Grok and Elite AIs Lose Big on Premier League Soccer Bets

Table of Contents

AI's Betting Blunder in Soccer

A recent study has laid bare the limitations of even the most sophisticated AI models when it comes to navigating the unpredictable world of sports betting. In a simulated Premier League season, systems from major players like Google, OpenAI, Anthropic, and xAI's Grok all ended up in the red. The KellyBench report, published this week by London-based AI startup General Reasoning, puts hard numbers on this shortfall.

Researchers fed the AIs comprehensive datasets: team histories, player stats, past match outcomes, and more. The task was straightforward—develop betting strategies using the Kelly criterion to optimize returns while controlling risk. Yet, across 380 matches in the 2023-24 season recreation, not one model turned a profit. This isn't a fluke; it signals deeper issues in how AIs handle extended, real-world scenarios.

The KellyBench Breakdown

KellyBench isn't just another leaderboard. It mimics the Kelly criterion, a mathematical formula for bet sizing that balances growth and ruin risk, pioneered by John Kelly in the 1950s. General Reasoning's setup forced AIs to iterate predictions week by week, adapting to results without hindsight. Grok, touted for its reasoning prowess, performed particularly poorly, as noted in the underlying Ars Technica coverage.

The eight models tested spanned the frontier: from GPT-4 variants to Claude and Gemini, plus Grok. They had access to every scrap of relevant data up to each matchday. Still, systematic biases emerged—overconfidence in favorites, underestimating variance, failure to adjust for injuries or form slumps. Over a full season, these compounded into consistent losses.
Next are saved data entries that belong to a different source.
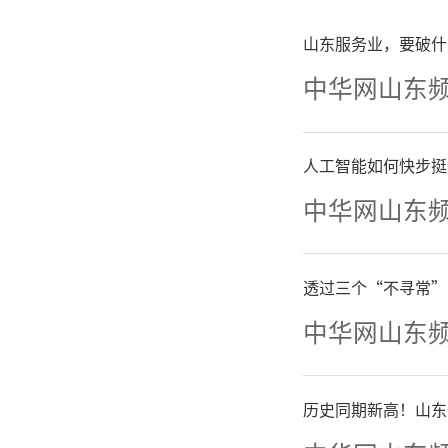
神、汲取
山东服务业，要破什
中华网山东
人工智能如何快步挺
中华网山东
透过三个“不寻常”
中华网山东
历史同期新高！山东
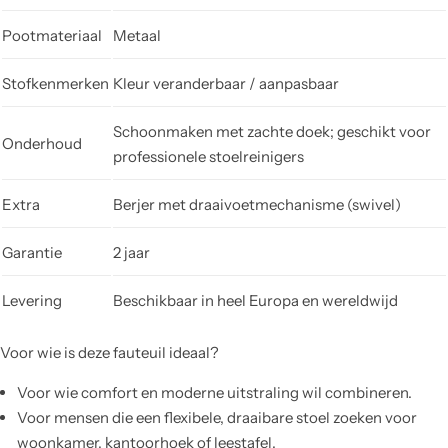
Pootmateriaal
Metaal
Stofkenmerken
Kleur veranderbaar / aanpasbaar
Schoonmaken met zachte doek; geschikt voor
Onderhoud
professionele stoelreinigers
Extra
Berjer met draaivoetmechanisme (swivel)
Garantie
2 jaar
Levering
Beschikbaar in heel Europa en wereldwijd
Voor wie is deze fauteuil ideaal?
Voor wie comfort en moderne uitstraling wil combineren.
Voor mensen die een flexibele, draaibare stoel zoeken voor
woonkamer, kantoorhoek of leestafel.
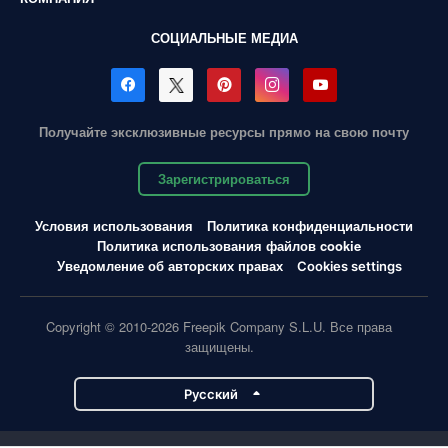
СОЦИАЛЬНЫЕ МЕДИА
Получайте эксклюзивные ресурсы прямо на свою почту
Зарегистрироваться
Условия использования
Политика конфиденциальности
Политика использования файлов cookie
Уведомление об авторских правах
Cookies settings
Copyright © 2010-2026 Freepik Company S.L.U. Все права
защищены.
Pусский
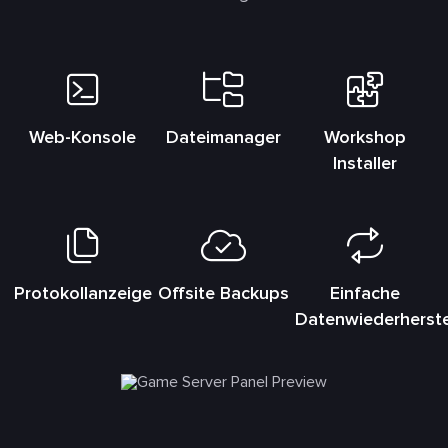
Web-Konsole
Dateimanager
Workshop
Installer
Protokollanzeige
Offsite Backups
Einfache
Datenwiederherste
Key Findings from the Models

All models lost money, with average returns deeply negative.
Grok showed especially weak performance in risk management.
AIs excelled at short-term predictions but faltered over seasons.
No model beat a simple baseline of betting on home teams.
Historical data overload led to overfitting rather than generalization.
Human bettors with basic stats would have outperformed the field.
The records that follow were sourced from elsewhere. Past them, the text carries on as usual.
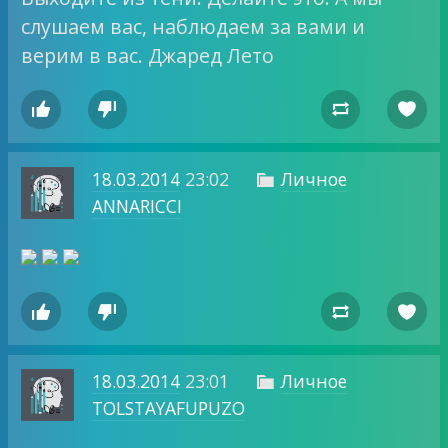
слушаем вас, наблюдаем за вами и
верим в вас. Джаред Лето




18.03.2014
23:02
Личное

ANNARICCI




18.03.2014
23:01
Личное

TOLSTAYAFUPUZO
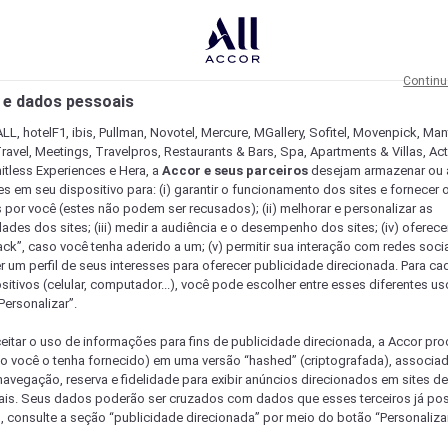
Continu
 e dados pessoais
LL, hotelF1, ibis, Pullman, Novotel, Mercure, MGallery, Sofitel, Movenpick, Man
ravel, Meetings, Travelpros, Restaurants & Bars, Spa, Apartments & Villas, Acti
mitless Experiences e Hera, a
Accor e seus parceiros
desejam armazenar ou 
s em seu dispositivo para: (i) garantir o funcionamento dos sites e fornecer 
s por você (estes não podem ser recusados); (ii) melhorar e personalizar as
dades dos sites; (iii) medir a audiência e o desempenho dos sites; (iv) oferec
ck”, caso você tenha aderido a um; (v) permitir sua interação com redes sociai
r um perfil de seus interesses para oferecer publicidade direcionada. Para c
sitivos (celular, computador...), você pode escolher entre esses diferentes u
Personalizar”.
eitar o uso de informações para fins de publicidade direcionada, a Accor pr
so você o tenha fornecido) em uma versão “hashed” (criptografada), associa
avegação, reserva e fidelidade para exibir anúncios direcionados em sites de 
ais. Seus dados poderão ser cruzados com dados que esses terceiros já po
, consulte a seção “publicidade direcionada” por meio do botão “Personalizar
Implications for AI Development

This experiment underscores a persistent gap: AIs dominate benchmarks in coding, math, and trivia, but real-world domains with uncertainty expose their brittleness. Sports like soccer, with chaotic elements—weather, referee calls, morale—mirror life's complexity. General Reasoning argues that true general intelligence demands proficiency here, not just parlor tricks.
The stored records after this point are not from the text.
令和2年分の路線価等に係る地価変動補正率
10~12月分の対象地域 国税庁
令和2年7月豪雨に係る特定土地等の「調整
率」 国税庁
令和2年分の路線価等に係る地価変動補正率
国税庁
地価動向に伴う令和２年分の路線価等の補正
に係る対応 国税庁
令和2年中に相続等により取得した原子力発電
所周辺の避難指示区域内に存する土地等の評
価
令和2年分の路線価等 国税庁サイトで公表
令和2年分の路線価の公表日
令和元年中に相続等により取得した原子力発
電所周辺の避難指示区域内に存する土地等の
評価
For companies like xAI pushing Grok as a 'maximum truth-seeking' AI, the results are sobering. Betting requires fusing stats, intuition, and adaptation—hallmarks of human smarts AIs haven't cracked. As capabilities scale, such benchmarks will be crucial to measure progress beyond hype.

Looking Ahead

KellyBench sets a template for future tests: longitudinal, data-rich, high-stakes simulations. Will next-gen models like potential Grok updates fare better? History suggests incremental gains, but soccer's black swans will keep testing limits. For now, if you're betting on the Premier League, stick to your gut—AI isn't ready to take your bankroll.